(Beginning of PROVIDED INFORMATION)

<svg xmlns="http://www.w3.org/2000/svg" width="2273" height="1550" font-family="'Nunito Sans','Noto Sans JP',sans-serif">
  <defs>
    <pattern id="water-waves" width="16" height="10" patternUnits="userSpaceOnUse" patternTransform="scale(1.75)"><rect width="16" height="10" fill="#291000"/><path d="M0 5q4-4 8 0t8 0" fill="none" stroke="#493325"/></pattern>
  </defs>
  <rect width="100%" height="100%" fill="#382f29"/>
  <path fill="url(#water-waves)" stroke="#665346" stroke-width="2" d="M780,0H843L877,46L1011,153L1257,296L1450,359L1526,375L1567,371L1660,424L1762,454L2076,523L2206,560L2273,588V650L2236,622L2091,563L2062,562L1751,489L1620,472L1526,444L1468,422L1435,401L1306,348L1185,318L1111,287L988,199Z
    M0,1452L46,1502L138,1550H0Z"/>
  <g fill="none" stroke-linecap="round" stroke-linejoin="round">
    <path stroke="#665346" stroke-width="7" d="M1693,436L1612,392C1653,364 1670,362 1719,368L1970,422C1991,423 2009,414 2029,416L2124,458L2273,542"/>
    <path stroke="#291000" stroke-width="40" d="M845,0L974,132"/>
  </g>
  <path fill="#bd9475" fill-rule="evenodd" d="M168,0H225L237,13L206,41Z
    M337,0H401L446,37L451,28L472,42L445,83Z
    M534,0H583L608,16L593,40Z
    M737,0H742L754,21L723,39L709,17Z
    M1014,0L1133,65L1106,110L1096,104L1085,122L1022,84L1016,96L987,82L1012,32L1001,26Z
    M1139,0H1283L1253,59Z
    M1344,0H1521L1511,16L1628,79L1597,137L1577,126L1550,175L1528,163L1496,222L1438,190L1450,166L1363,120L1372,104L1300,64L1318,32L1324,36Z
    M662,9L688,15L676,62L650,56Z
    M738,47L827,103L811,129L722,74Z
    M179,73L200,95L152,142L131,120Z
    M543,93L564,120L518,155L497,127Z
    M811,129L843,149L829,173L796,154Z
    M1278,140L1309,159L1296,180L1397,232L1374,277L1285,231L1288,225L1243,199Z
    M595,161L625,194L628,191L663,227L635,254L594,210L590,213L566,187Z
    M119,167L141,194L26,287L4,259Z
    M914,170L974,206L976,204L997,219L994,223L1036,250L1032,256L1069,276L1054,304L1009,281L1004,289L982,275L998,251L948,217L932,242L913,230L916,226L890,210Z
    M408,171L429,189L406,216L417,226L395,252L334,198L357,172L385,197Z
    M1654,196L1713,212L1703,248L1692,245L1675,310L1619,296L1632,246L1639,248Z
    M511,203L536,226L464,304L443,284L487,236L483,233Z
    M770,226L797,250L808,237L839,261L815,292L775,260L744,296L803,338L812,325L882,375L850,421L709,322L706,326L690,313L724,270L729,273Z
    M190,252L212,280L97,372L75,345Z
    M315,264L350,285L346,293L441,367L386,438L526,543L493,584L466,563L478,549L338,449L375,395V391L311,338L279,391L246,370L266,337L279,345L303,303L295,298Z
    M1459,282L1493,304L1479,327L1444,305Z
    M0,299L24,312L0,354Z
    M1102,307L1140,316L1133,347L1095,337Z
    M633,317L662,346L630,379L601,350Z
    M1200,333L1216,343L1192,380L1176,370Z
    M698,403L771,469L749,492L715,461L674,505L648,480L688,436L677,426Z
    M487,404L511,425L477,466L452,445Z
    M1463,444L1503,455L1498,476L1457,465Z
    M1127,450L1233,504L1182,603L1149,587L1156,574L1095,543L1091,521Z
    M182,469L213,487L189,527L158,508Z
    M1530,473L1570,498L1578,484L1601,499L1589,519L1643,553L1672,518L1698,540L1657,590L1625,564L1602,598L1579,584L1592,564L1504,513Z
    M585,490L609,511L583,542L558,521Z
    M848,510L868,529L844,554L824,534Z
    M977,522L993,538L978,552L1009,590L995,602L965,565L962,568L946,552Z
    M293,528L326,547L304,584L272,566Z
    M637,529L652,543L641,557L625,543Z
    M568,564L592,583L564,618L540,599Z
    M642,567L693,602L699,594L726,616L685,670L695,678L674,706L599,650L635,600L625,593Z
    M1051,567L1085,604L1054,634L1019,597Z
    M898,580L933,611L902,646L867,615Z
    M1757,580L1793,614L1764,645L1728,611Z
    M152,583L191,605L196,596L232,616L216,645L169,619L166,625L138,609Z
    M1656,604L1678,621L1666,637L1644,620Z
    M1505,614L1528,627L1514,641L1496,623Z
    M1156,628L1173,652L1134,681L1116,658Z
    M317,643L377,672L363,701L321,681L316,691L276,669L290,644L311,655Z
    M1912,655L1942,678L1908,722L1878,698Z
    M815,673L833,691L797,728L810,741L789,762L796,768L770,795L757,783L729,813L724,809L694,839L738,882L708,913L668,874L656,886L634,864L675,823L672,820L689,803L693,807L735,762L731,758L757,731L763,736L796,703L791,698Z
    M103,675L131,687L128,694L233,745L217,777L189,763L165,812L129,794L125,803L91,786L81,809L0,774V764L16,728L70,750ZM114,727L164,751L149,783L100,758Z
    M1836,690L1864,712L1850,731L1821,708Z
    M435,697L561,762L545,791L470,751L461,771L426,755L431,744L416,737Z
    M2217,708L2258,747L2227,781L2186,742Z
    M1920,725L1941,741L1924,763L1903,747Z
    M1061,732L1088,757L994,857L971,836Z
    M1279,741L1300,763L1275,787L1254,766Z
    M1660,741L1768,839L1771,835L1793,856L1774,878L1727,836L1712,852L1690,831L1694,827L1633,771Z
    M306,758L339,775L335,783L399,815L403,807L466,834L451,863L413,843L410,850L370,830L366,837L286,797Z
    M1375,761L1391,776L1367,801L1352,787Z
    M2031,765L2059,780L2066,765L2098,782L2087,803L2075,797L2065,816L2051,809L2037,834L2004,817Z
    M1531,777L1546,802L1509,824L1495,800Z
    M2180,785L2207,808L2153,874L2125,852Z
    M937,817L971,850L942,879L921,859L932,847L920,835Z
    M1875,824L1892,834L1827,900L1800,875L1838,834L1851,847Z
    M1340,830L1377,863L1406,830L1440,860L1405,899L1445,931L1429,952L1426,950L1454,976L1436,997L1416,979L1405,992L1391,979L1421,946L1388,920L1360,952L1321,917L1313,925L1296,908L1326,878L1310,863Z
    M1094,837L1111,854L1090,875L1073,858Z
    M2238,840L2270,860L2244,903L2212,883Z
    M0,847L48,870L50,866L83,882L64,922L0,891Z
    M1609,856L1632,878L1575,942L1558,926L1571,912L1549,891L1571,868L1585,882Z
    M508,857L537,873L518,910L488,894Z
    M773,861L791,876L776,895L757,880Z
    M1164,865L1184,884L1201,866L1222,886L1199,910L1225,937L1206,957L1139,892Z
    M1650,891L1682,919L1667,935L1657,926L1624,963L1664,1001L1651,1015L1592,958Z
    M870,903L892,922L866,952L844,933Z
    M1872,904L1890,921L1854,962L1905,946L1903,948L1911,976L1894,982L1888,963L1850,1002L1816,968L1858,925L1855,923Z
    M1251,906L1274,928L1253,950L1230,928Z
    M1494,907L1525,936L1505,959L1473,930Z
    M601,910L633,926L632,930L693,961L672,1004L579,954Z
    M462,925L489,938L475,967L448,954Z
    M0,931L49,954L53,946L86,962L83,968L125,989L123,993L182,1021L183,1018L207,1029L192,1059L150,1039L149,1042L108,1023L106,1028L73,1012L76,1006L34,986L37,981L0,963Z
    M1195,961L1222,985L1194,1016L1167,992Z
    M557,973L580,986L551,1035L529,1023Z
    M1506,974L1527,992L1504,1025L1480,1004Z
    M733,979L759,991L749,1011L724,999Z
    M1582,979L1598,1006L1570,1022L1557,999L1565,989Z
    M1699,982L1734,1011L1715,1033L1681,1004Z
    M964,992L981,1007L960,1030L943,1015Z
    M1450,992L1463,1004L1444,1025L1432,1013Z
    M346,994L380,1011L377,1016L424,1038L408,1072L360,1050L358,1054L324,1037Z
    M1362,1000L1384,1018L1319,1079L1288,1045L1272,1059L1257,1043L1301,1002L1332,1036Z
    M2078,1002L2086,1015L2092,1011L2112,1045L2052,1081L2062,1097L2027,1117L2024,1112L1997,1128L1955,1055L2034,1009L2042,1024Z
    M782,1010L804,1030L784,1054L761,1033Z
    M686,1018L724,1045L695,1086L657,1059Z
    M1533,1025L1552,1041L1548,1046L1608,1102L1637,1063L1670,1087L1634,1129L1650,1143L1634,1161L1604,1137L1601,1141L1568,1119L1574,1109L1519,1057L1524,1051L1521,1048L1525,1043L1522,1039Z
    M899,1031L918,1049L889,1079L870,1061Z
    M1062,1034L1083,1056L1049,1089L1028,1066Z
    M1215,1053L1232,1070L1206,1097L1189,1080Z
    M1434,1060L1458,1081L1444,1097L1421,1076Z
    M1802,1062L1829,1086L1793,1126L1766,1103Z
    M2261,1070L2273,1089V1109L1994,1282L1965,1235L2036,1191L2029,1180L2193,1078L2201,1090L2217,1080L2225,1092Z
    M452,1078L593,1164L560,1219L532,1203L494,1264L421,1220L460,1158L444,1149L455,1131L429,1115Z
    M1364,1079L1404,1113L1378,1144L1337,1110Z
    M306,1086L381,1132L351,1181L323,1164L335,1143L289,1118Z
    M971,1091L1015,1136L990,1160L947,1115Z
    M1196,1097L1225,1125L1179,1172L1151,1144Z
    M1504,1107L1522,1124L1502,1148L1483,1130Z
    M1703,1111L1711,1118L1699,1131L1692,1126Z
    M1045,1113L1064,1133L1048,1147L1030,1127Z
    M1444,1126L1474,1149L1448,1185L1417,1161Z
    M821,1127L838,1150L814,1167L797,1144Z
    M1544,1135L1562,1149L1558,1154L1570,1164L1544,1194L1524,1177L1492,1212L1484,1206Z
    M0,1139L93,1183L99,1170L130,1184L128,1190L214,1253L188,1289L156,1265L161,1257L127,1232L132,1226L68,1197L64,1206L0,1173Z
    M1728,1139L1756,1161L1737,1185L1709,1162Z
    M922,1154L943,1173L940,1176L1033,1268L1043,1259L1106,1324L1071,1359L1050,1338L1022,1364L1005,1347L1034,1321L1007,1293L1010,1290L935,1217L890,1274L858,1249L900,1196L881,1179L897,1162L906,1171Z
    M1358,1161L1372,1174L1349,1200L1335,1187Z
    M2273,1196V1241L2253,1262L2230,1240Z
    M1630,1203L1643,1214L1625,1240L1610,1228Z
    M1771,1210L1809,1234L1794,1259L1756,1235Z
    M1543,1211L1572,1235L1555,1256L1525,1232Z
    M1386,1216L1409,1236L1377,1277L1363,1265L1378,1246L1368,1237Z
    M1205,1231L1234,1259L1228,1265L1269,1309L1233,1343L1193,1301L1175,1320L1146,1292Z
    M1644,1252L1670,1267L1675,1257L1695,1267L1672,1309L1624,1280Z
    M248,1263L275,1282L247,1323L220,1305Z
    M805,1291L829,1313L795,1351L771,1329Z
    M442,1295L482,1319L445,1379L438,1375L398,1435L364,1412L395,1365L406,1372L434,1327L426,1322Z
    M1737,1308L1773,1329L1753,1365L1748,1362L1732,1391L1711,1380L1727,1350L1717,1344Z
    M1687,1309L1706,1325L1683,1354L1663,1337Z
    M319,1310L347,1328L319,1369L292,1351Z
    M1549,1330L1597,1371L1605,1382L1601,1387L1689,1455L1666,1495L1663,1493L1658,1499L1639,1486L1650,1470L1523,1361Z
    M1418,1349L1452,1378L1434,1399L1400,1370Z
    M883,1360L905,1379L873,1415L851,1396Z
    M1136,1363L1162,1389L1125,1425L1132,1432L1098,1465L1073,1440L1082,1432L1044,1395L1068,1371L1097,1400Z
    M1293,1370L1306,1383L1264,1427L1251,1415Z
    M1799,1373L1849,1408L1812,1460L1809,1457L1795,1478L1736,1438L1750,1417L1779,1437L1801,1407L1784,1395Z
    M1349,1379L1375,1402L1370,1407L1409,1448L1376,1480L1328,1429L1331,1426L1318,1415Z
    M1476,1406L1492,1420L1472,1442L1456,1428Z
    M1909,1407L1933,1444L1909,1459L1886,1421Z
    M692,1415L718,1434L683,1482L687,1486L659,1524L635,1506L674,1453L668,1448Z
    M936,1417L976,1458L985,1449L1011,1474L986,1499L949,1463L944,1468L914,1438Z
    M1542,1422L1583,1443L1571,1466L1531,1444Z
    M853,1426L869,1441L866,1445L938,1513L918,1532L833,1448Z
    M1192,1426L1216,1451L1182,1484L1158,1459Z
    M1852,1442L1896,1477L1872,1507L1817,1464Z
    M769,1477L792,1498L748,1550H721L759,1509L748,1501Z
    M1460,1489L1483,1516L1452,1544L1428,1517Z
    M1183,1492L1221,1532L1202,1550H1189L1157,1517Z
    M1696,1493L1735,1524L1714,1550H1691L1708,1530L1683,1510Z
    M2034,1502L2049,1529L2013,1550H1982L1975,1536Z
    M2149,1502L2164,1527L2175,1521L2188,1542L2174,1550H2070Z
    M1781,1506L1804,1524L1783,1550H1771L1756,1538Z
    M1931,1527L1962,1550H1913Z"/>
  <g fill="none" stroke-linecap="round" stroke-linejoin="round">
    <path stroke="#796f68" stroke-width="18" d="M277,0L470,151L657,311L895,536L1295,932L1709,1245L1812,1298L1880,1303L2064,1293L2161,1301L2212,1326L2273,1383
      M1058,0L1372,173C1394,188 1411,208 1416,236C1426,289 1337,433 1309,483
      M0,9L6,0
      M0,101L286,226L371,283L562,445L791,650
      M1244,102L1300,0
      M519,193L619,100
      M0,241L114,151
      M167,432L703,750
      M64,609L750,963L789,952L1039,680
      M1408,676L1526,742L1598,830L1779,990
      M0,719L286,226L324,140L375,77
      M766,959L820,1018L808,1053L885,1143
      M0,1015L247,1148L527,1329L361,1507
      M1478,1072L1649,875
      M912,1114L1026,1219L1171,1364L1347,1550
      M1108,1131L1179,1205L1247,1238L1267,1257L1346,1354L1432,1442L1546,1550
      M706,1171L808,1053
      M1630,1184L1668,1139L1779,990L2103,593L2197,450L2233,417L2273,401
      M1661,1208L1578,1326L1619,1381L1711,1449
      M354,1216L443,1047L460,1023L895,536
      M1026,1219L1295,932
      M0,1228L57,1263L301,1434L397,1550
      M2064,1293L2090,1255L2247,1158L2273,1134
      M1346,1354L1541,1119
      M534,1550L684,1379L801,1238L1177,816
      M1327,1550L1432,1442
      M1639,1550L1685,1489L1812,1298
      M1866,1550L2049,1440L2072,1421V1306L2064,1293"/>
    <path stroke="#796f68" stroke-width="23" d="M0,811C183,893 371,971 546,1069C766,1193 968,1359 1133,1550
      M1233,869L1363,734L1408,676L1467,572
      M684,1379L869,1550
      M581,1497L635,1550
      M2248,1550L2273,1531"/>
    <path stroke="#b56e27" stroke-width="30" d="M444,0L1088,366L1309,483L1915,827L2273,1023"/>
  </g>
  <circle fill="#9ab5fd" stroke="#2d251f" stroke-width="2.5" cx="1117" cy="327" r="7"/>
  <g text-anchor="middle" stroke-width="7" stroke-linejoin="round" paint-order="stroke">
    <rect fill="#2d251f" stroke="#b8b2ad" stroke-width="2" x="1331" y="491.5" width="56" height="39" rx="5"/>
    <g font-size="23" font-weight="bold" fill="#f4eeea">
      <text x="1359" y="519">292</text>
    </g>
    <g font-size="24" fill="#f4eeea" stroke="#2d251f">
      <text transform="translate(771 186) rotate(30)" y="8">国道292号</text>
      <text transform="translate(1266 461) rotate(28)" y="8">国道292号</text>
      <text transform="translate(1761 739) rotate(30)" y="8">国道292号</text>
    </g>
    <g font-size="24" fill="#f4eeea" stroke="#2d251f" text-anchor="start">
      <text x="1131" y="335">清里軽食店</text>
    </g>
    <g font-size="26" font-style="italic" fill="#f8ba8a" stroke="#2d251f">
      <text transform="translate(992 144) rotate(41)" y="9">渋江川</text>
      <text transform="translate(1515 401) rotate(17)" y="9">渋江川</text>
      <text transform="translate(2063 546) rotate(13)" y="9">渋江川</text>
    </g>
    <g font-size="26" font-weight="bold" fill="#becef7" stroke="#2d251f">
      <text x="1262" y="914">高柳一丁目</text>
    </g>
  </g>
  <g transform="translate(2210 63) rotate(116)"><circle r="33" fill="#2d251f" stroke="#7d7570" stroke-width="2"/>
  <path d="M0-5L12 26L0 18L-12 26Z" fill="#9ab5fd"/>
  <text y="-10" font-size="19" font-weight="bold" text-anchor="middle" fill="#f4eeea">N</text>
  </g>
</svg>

(End of PROVIDED INFORMATION)

▶ **AIM OF THE EXERCISE**
Please copy the lines above from the line with "M2149,1502L2164,1527L2175,1521L2188,1542L2174,1550H2070Z" up to and including the line with "M1026,1219L1295,932", exactly as written and with nothing else.

▶ **OUTPUT OF THE EXERCISE**
    M2149,1502L2164,1527L2175,1521L2188,1542L2174,1550H2070Z
    M1781,1506L1804,1524L1783,1550H1771L1756,1538Z
    M1931,1527L1962,1550H1913Z"/>
  <g fill="none" stroke-linecap="round" stroke-linejoin="round">
    <path stroke="#796f68" stroke-width="18" d="M277,0L470,151L657,311L895,536L1295,932L1709,1245L1812,1298L1880,1303L2064,1293L2161,1301L2212,1326L2273,1383
      M1058,0L1372,173C1394,188 1411,208 1416,236C1426,289 1337,433 1309,483
      M0,9L6,0
      M0,101L286,226L371,283L562,445L791,650
      M1244,102L1300,0
      M519,193L619,100
      M0,241L114,151
      M167,432L703,750
      M64,609L750,963L789,952L1039,680
      M1408,676L1526,742L1598,830L1779,990
      M0,719L286,226L324,140L375,77
      M766,959L820,1018L808,1053L885,1143
      M0,1015L247,1148L527,1329L361,1507
      M1478,1072L1649,875
      M912,1114L1026,1219L1171,1364L1347,1550
      M1108,1131L1179,1205L1247,1238L1267,1257L1346,1354L1432,1442L1546,1550
      M706,1171L808,1053
      M1630,1184L1668,1139L1779,990L2103,593L2197,450L2233,417L2273,401
      M1661,1208L1578,1326L1619,1381L1711,1449
      M354,1216L443,1047L460,1023L895,536
      M1026,1219L1295,932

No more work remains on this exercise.